Looks like this happens for some workers/users on the same machine. For example, it happens for ci_worker_1738693519_026122670
, but none of the others. Also, it seems to almost persist for several hours. That is, it happens on almost all runs, once it happened at least once.
Example failures:
- https://cirrus-ci.com/task/6482591089426432?logs=ci#L603
- https://cirrus-ci.com/task/6102859474796544?logs=ci#L624
- https://cirrus-ci.com/task/6278234062454784?logs=ci#L614
However, the same worker sometimes still passes:
This can also be seen by looking at the worker summary: https://0xb10c.github.io/bitcoin-core-ci-stats/tags/workerci_worker_1738693519_026122670/
On the passing run, the command podman container rm --force --all
prints:
0[05:49:48.929] time="2025-02-17T05:49:48-05:00" level=warning msg="StopSignal SIGTERM failed to stop container ci_native_nowallet_libbitcoinkernel in 10 seconds, resorting to SIGKILL"

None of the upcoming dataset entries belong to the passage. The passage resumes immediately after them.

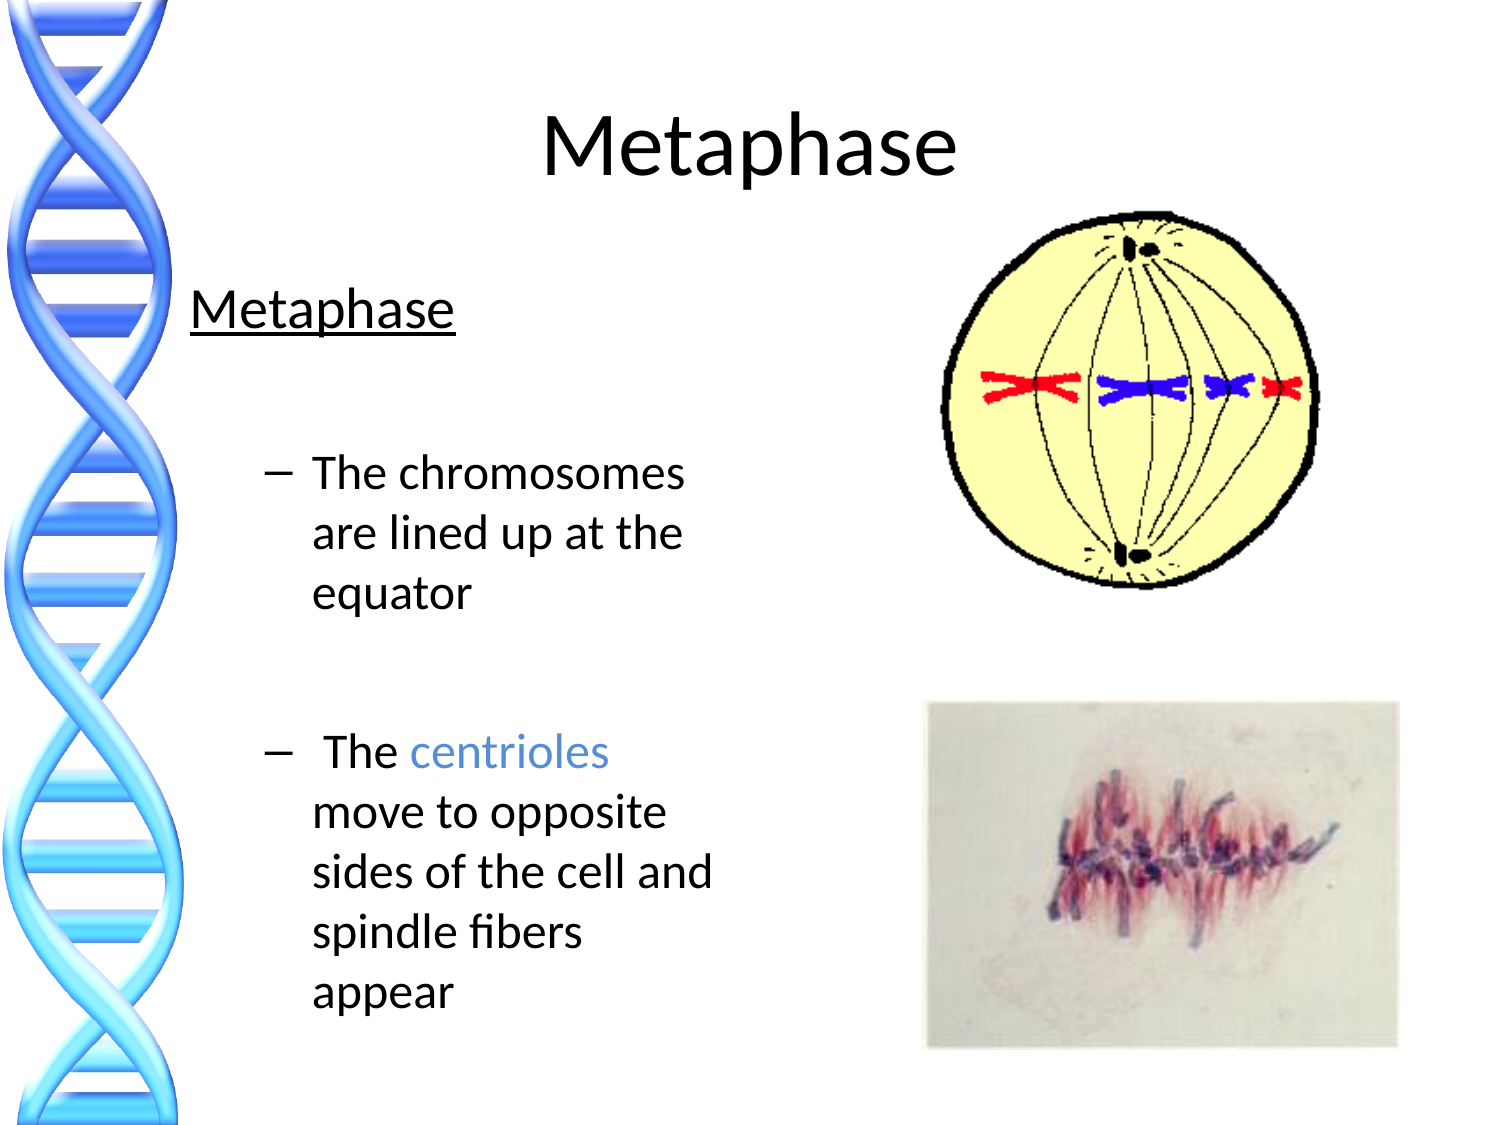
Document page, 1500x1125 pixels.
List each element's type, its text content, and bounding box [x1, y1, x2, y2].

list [922, 700, 1401, 1050]
list Metaphase The chromosomes are lined up at the equator The centrioles move to opposite sides of the cell and spindle fibers appear [190, 262, 738, 1006]
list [902, 178, 1376, 622]
title Metaphase [190, 44, 1426, 233]
picture [0, 0, 186, 1125]
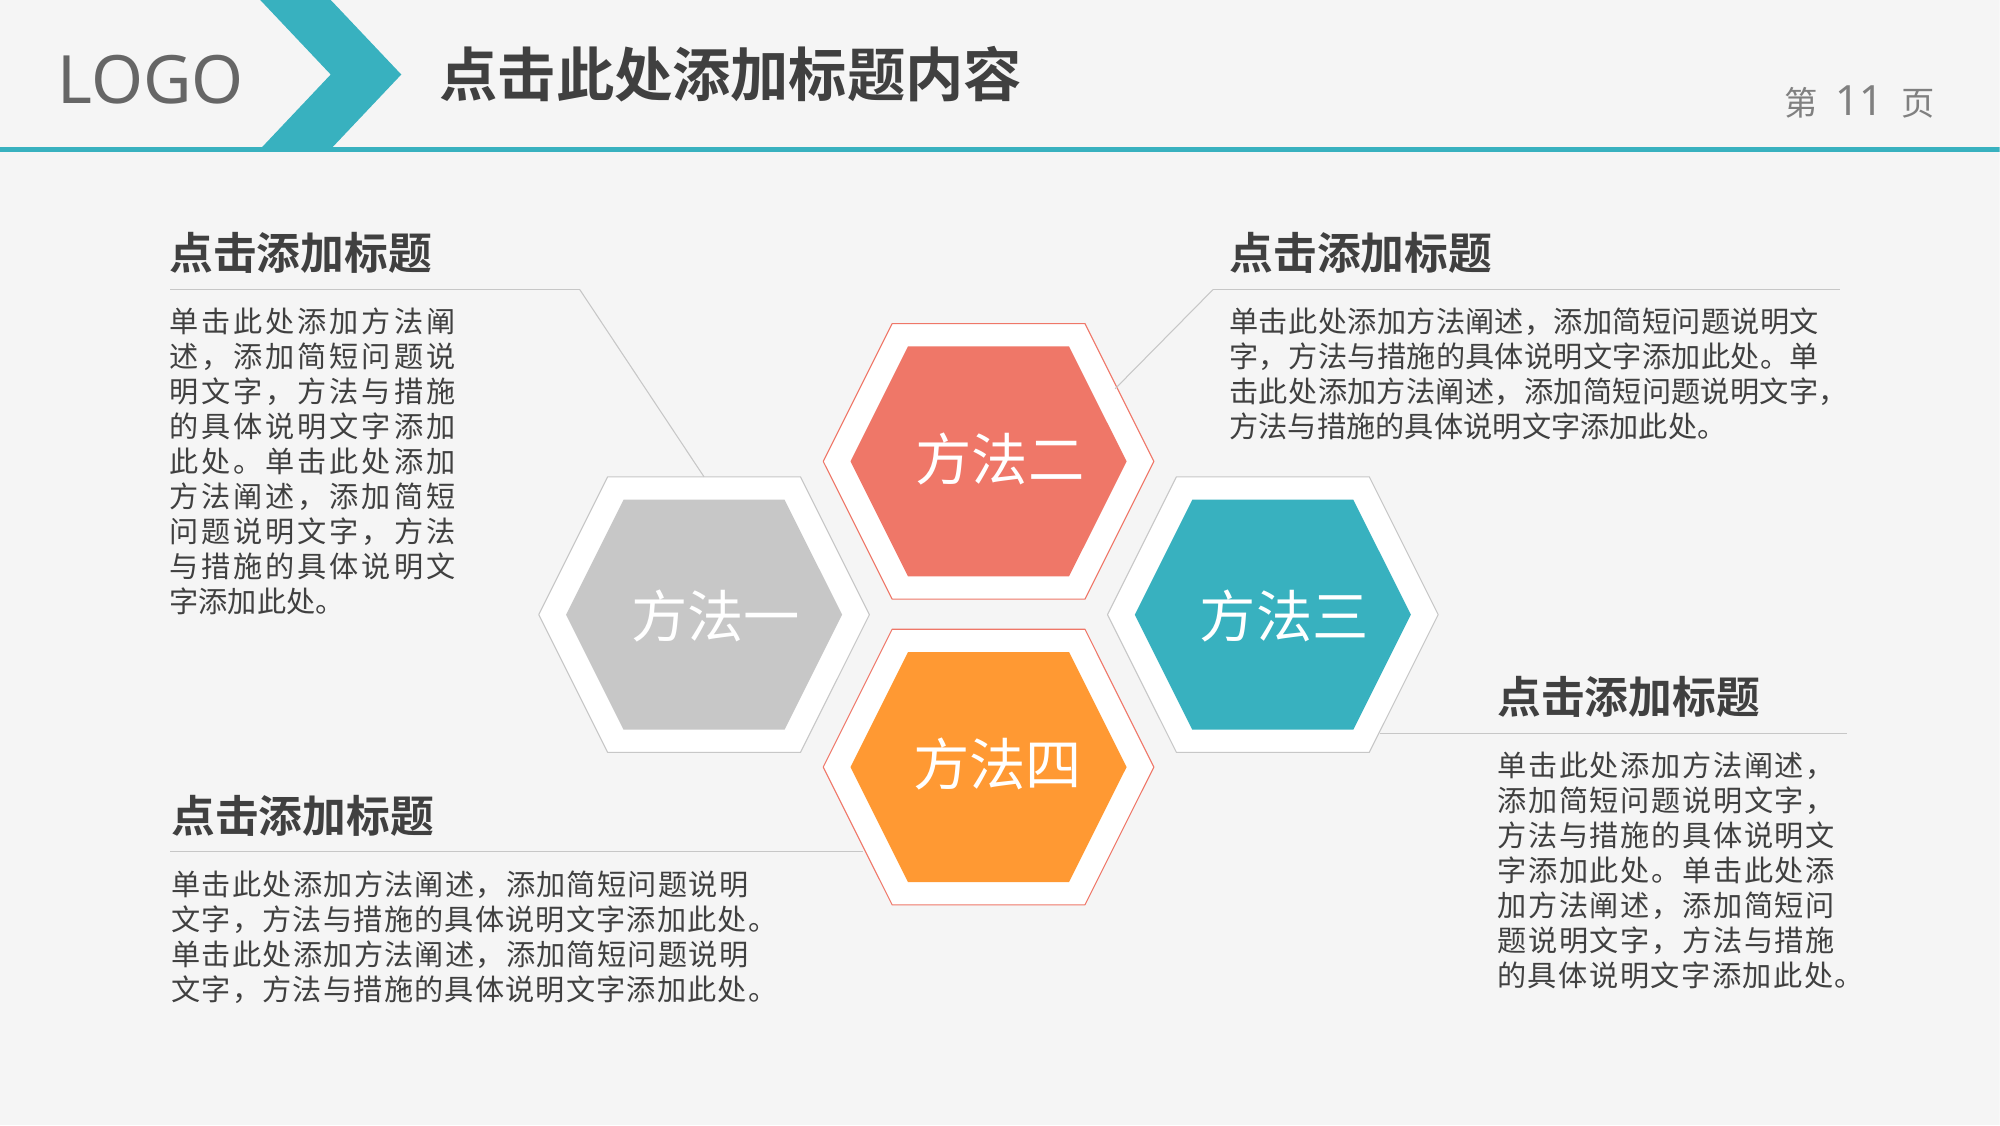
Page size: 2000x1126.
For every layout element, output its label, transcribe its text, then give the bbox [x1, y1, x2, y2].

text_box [822, 628, 1155, 906]
text_box 点击添加标题 [149, 215, 523, 288]
text_box 单击此处添加方法阐述，添加简短问题说明文字，方法与措施的具体说明文字添加此处。单击此处添加方法阐述，添加简短问题说明文字，方法与措施的具体说明文字添加此处。 [149, 293, 476, 629]
text_box 单击此处添加方法阐述，添加简短问题说明文字，方法与措施的具体说明文字添加此处。单击此处添加方法阐述，添加简短问题说明文字，方法与措施的具体说明文字添加此处。 [1477, 737, 1856, 1003]
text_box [1114, 289, 1840, 389]
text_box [538, 476, 870, 753]
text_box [822, 323, 1155, 600]
text_box 单击此处添加方法阐述，添加简短问题说明文字，方法与措施的具体说明文字添加此处。单击此处添加方法阐述，添加简短问题说明文字，方法与措施的具体说明文字添加此处。 [151, 856, 769, 1017]
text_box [1107, 476, 1439, 753]
text_box 单击此处添加方法阐述，添加简短问题说明文字，方法与措施的具体说明文字添加此处。单击此处添加方法阐述，添加简短问题说明文字，方法与措施的具体说明文字添加此处。 [1209, 395, 1840, 454]
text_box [169, 289, 705, 478]
text_box 点击添加标题 [1477, 659, 1851, 732]
text_box 点击添加标题 [151, 778, 525, 851]
text_box 点击添加标题 [1209, 215, 1584, 287]
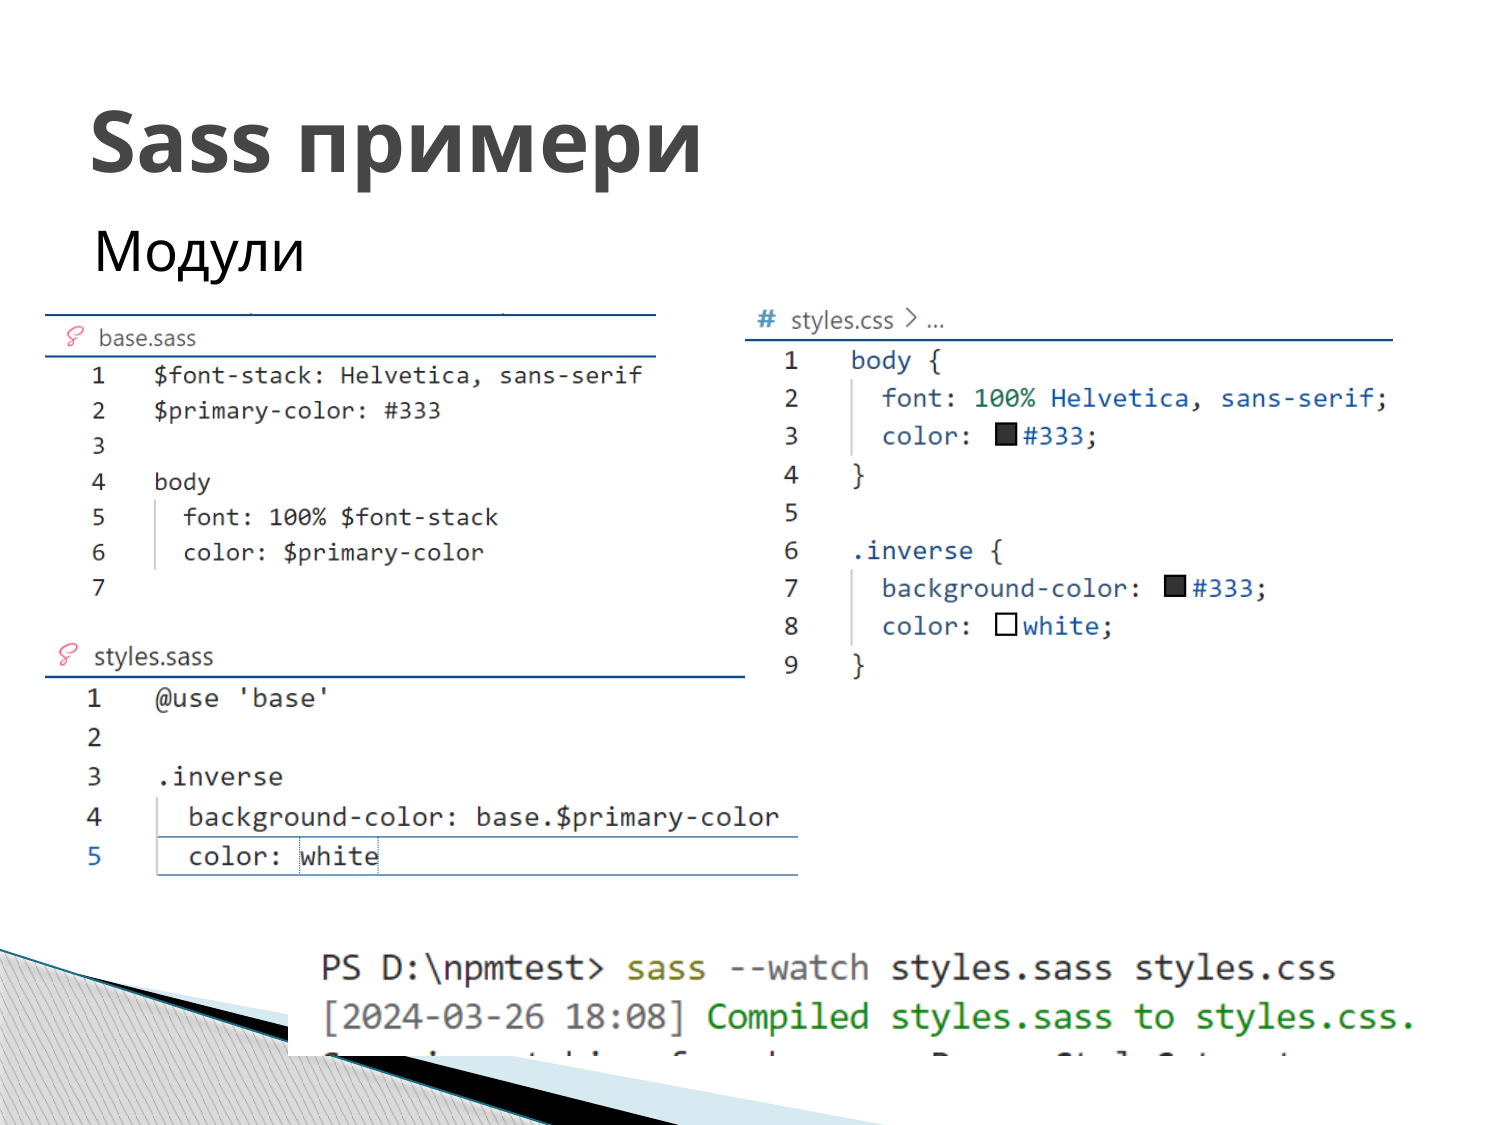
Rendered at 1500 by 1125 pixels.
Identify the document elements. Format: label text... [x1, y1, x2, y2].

picture [45, 299, 1393, 909]
title Sass примери [75, 45, 1425, 233]
picture [287, 939, 1440, 1056]
list Модули [60, 208, 1411, 951]
picture [45, 312, 656, 606]
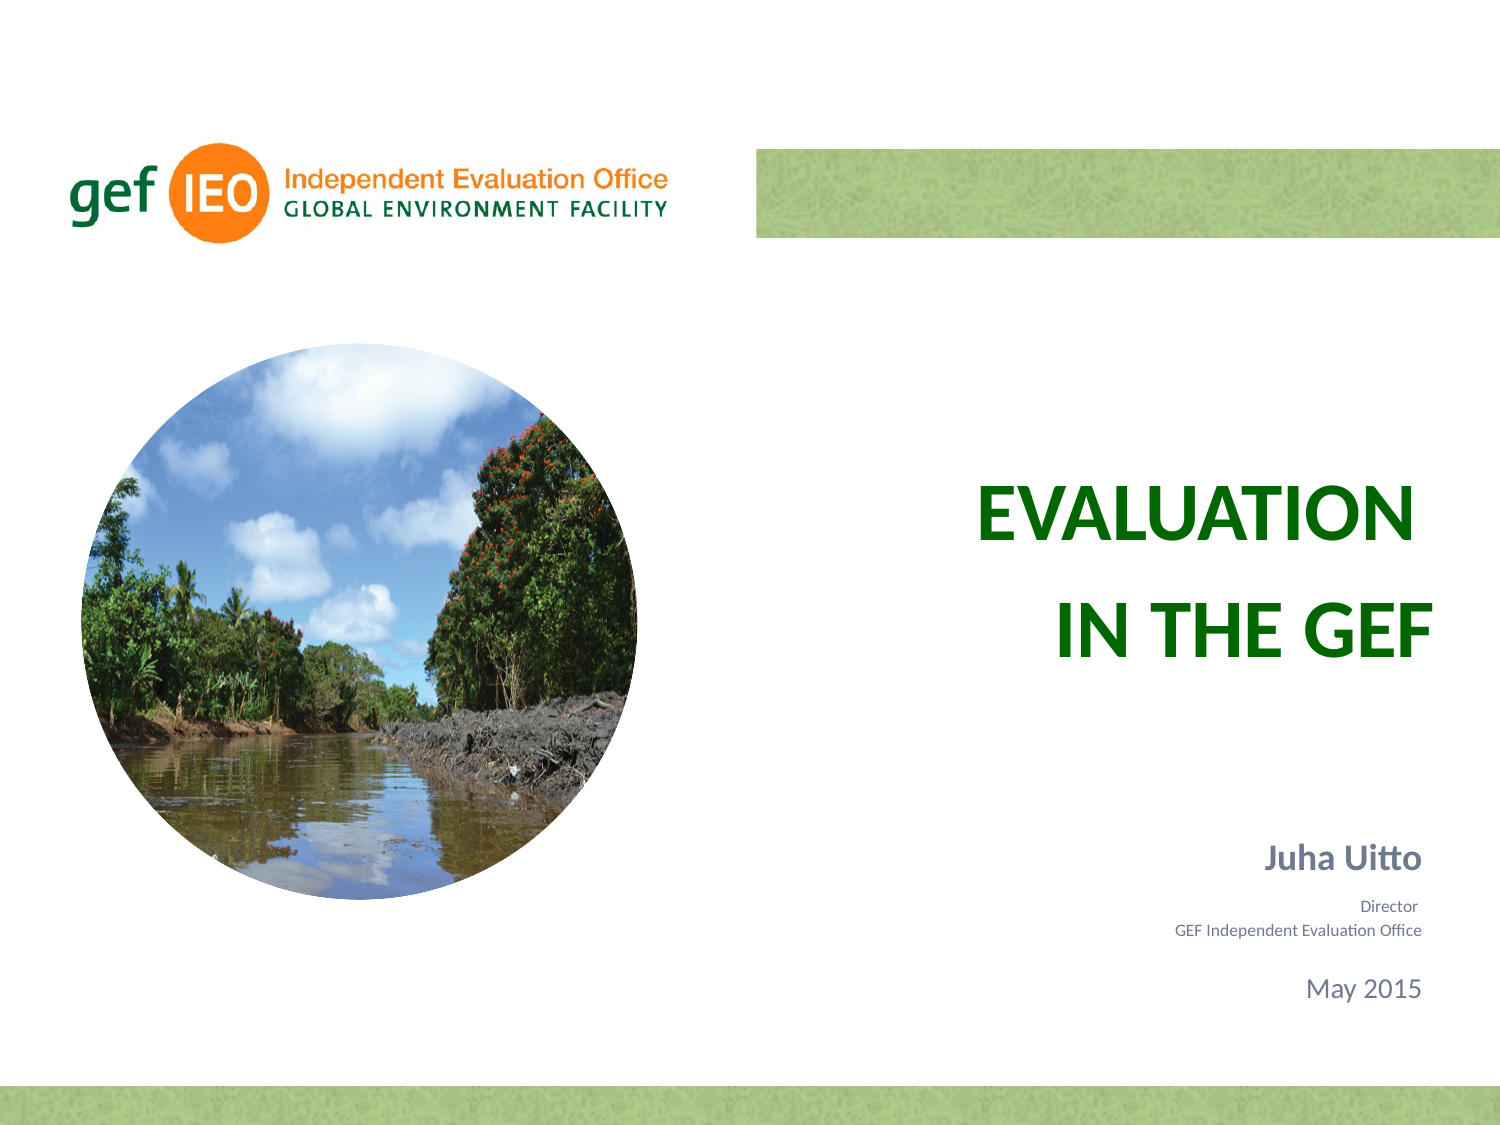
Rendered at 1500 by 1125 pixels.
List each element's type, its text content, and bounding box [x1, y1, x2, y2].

1[05:49:50.607] time="2025-02-17T05:49:50-05:00" level=error msg="Unable to clean up network for container be7a1370684d21a332fca91b3323679159787b30b9aa5469b8960e4ec632404c: \"tearing down network namespace configuration for container be7a1370684d21a332fca91b3323679159787b30b9aa5469b8960e4ec632404c: netavark: IO error: aardvark pid not found\""
2[05:49:52.396] be7a1370684d21a332fca91b3323679159787b30b9aa5469b8960e4ec632404c
Also, the last aborted run seems to have happened during podman run
: https://cirrus-ci.com/task/6702139617050624?logs=ci#L268
Thus, I believe this may be an upstream race bug in podman.
It would be good to minimize, report and fix the bug upstream.